When the hills get interesting...

Driving north through the arid landscape of Peru it was hard to imagine any civilisation flourishing in a climate that alternated between the chill blanket of the Pacific fog to the heat and wind of the coastal desert. But the hills masked a wealth of cultures of different epochs that had risen and faded away with the fluctuations of nature or the borders of their neighbours. Occasionally the tedious lines of the Panamericana were disrupted by green slashes in the form of steep canyons or wide river valleys carved by Andean rivers. Here was where the Moche, Chimu and Sican cultures could survive on distant mountain water and the bountiful fish stocks courtesy of the Humboldt Current’s upwelling.

In Huanchaco we found our own oasis complete with pool and peacocks where Axel could tackle the serious bolt problem on the Russian's engine before we could tour the archaeological sites nearby. Meantime, I learnt more Spanish, took a few surf lessons (the fishermen here ride the waves on reed rafts or 'caballitos') and made endless fruit salads starring 'Marc Edwards' mangos.

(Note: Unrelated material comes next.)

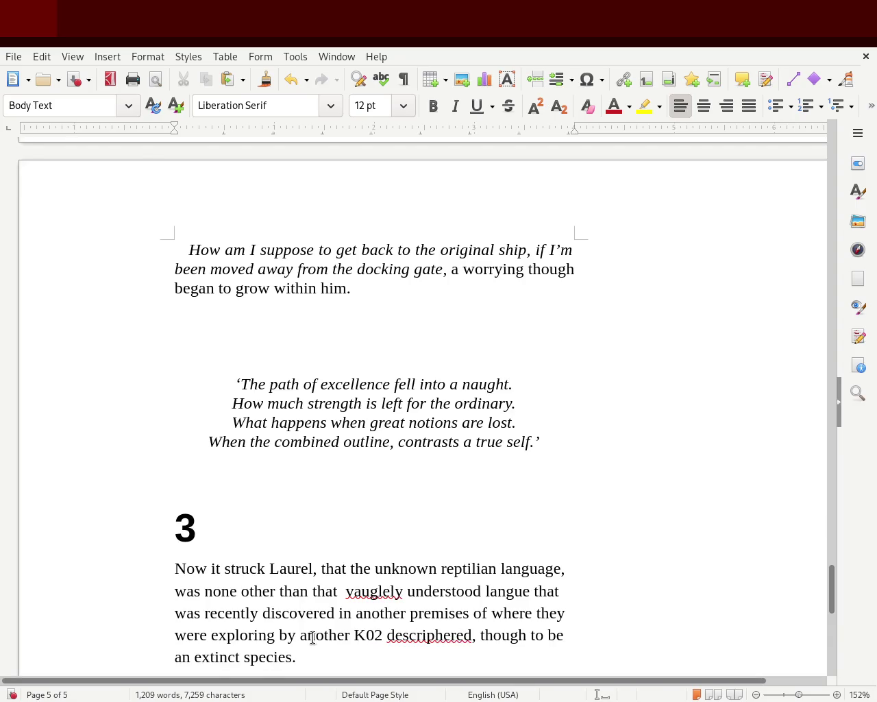
type(" vesseld.")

 The pre-Columbian City of Chan Chan, or Jan Jan in the Chimu language (meaning 'sun sun'), was only a kilometre or two down the road. So we visited it in between trips to the mechanic while the metal sleeves for the engine block were being made up. The settlement had covered a huge area of 20 sq km and had housed 50 000 people at its peak, making it the largest pre-Columbian city in South America. The part we could visit was a fraction of that, being just one ciudadela (or Citadel) out of the ten or more in the core area. The citadels were strictly 'VIP's only' with a single protected entrance to their massively walled maze-like compounds. The rabble had to do with simpler housing outside of those huge walls. Despite not being personages of great importance with our ticket we were allowed to roam the audiencias (courts), wachaques (wells), huacas (temples) and corridors marvelling at the mud plaster friezes. The Chimu's seafaring life was freeze-framed in smooth symmetrical lines onto their adobe walls in the form of waves, fish and seabirds giving the stodgy mud walls a magical appearance.

Once Axel was happy with his hand-bored repairs we test-drove the sidecar to Huaca de la Luna and its neighbour Huaca del Sol. They date back even further to the culture preceding the Chimu, the Moche (1 to 800 AD). The bigger Huaca del Sol had suffered greatly from the Spanish looters with only a third of the original remaining (the small Santa Catalina river had been diverted to better wash out the gold!). Its bulk seemed a formless, eroded lump of mud until we rounded the corner and saw its pair. The smaller but lesser damaged Huaca de la Luna was the religious centre of the Moche and must have been a fantastic site in its day with its three large platforms covered in checkerboard motifs in black, white, red and ochre. Those had long since faded away but inside, under the renovations and rebuilds, were many beautiful friezes which had maintained their strong colours. The grinning Moche god 'Decapitator' was a motif repeated throughout and a gruesome reminder that human sacrifices had been made here.

With the Russian fixed we were ready to move on. Planned was a side trip to Cajamarca where the Inca Atahualpa had spent his last days but this was aborted as our overly sensitive Russian was not to be put through the kind of torture that the road proved to be. So, disappointed and dusty we arrived in Chiclayo and headed for the coastal town of Pimentel. We found a wacky conglomeration of pyramids and themed rickety shacks pieced together by Mario, a half-Japanese Peruvian, and any number of backpackers who felt the urge to be creative. Mario gave us a big welcome in the form of giant prawn kebabs in a spicy marinade. Yum!

From Katuwira Lodge we visited the last resting place of the Lord of Sipan, a Moche Huaca similar to those of the Sun and the Moon. The burial site itself was quickly perused but the real treasures lay in the Museum in Lambayeque. There every gleaming golden ornament was displayed to perfection by spotlights in darkened rooms. El Senor de Sipan’s riches had been painstakingly uncovered bead by tiny bead. He had been most definitely VIP and had been lavished with fantastic bead chokers, gold jewellery, textiles and of course a couple of llamas, a few soldiers and wives as accorded his status.
Browse the discoverer - Walter Alva’s website to find out more: http://sipan.perucultural.org.pe/

One last stretch of Panamericana before the border crossing to Ecuador passed by many suspiciously Huaca-like mounds and that straight monotonous road found my imagination soaring on dreams of other Lords resting under brown but interesting hills.